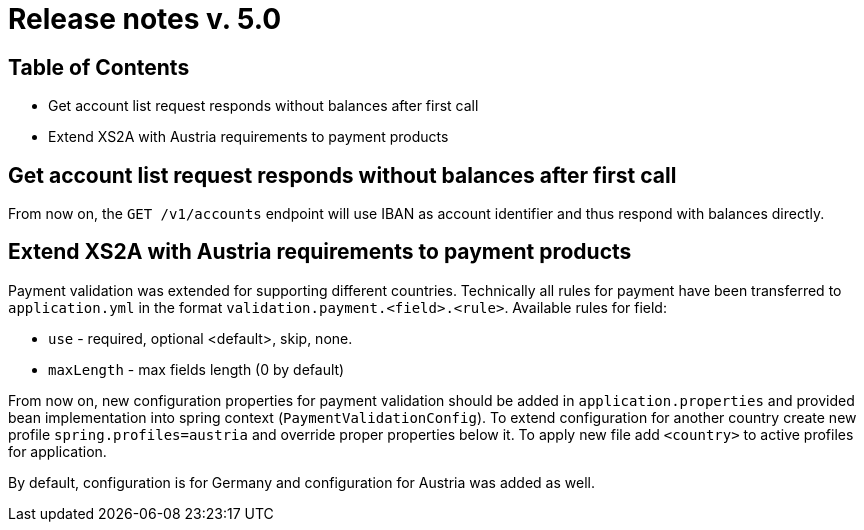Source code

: = Release notes v. 5.0

== Table of Contents
*  Get account list request responds without balances after first call
* Extend XS2A with Austria requirements to payment products

==  Get account list request responds without balances after first call

From now on, the `GET /v1/accounts` endpoint will use IBAN as account identifier and thus respond with balances directly.

== Extend XS2A with Austria requirements to payment products

Payment validation was extended for supporting different countries. Technically all rules for payment have been transferred to `application.yml` in the format `validation.payment.<field>.<rule>`.
Available rules for field:

* `use` - required, optional <default>, skip, none.
* `maxLength` - max fields length (0 by default)

From now on, new configuration properties for payment validation should be added in `application.properties` and provided bean implementation into spring context (`PaymentValidationConfig`).
To extend configuration for another country create new profile `spring.profiles=austria` and override proper properties below it.
To apply new file add `<country>` to active profiles for application.

By default, configuration is for Germany and configuration for Austria was added as well.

☆ ☆ ☆

• [What is expected] Output only the lines running from the line with "<default>, skip, none." through the final line of the data, inclusive.

• [Result]
* `use` - required, optional <default>, skip, none.
* `maxLength` - max fields length (0 by default)

From now on, new configuration properties for payment validation should be added in `application.properties` and provided bean implementation into spring context (`PaymentValidationConfig`).
To extend configuration for another country create new profile `spring.profiles=austria` and override proper properties below it.
To apply new file add `<country>` to active profiles for application.

By default, configuration is for Germany and configuration for Austria was added as well.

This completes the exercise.